Das Produkt vergangener Arbeit sind tausende Milliarden Euro an Kapital. Diejenigen, die das Kapital besitzen, können unter Eid beschwören, dass sie mit dem Problem Arbeitslosigkeit nichts zu tun haben. Sie haben immer ein Alibi. Sie klagen die LohnarbeiterInnen an, mit ihrer Anspruchsmentalität alle Probleme verursacht zu haben. Und insbesondere die Arbeitslosen selbst. Folglich sollen sie auch für das zahlen, was sie angerichtet haben...

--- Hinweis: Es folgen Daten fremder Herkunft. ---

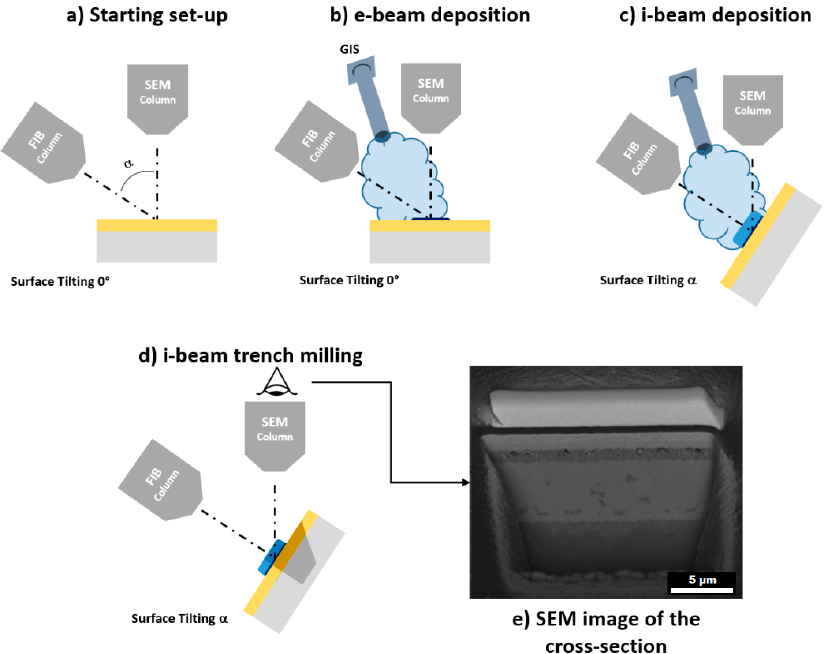
Figure 2. An example of FIB cross-sectioning workflow: ( a ) the sample is inserted in the chamber with 0° tilt; ( b ) a thin layer of metal is deposited on the surface using the electron beam; ( c ) the stage is tilted and a thicker metallic layer is deposited using the ionic beam; ( d ) the focused ionic beam is rastered on the surface creating the cross section by sputtering effect; ( e ) final SEM image of the cross-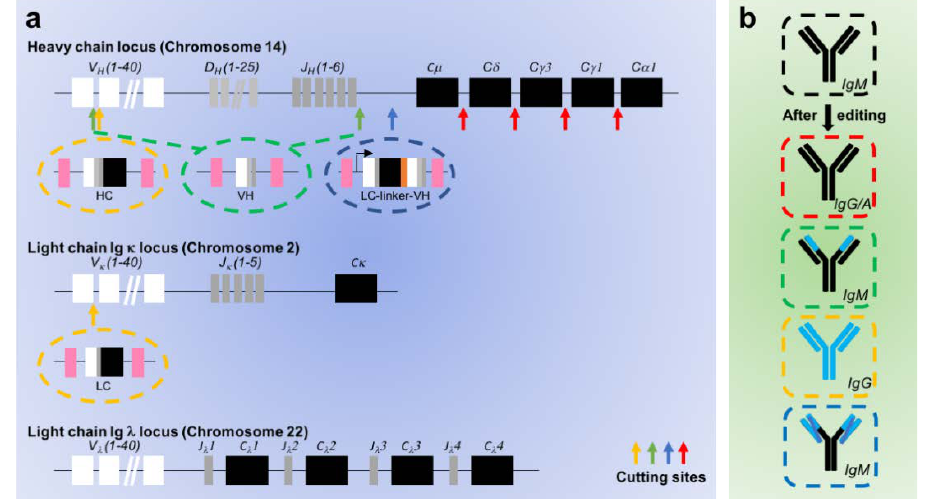
Figure 2. Reprogramming approach to edit of the endogenous BCR. ( a ) Cutting sites and DNA templates for BCR editing. The endogenous loci coding antibodies are displayed. The heavy chain is located on the chromosome 14 and comprises variable, joining, diversity and constant regions. The two types of light chains, κ and λ , are respectively located on chromosome 2 and 22 and comprises variable, joining and constant regions. The cutting sites targeted by different groups to edit genetically antibody loci are indicated by arrows (red [88], green [87], yellow [86], blue [85]). ( b ) Antibodies after editing. The resulting antibodies after gene editing are displayed bellow. The modified parts (different from the endogenous ones, in black) are indicated in blue.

Prof. Rainer Roth, Sozialwissenschaftler und Hochschullehrer in Frankfurt, Autor zahlreicher Publikationen zum Thema (www.klartext-info.de), wird versuchen, Licht in das Dunkel solcher Fragen und herrschender Ideologien zu bringen. Im Vorwort seines neuen Buches "Nebensache Mensch”, (aus dem auch ein Gutteil des o.g. Textes stammt) schreibt er u.a., dass es hauptsächlich um den Nachweis gehe, "dass nicht LohnarbeiterInnen und Arbeitslose für die Lage verantwortlich sind, sondern das Kapital.” Und "dass die Lösung des Problems nicht darin liegen kann, dass die LohnarbeiterInnen sich unter der Leitung von Gewerkschaftsfunktionären selbst bekämpfen”. Und: "Die Wirtschaftsordnung, die solche Probleme erzeugt, steht selbst auf dem Prüfstand.”

Veranstaltet von Bhf Lgdr./Politik und AG "Soziale Grundrechte”.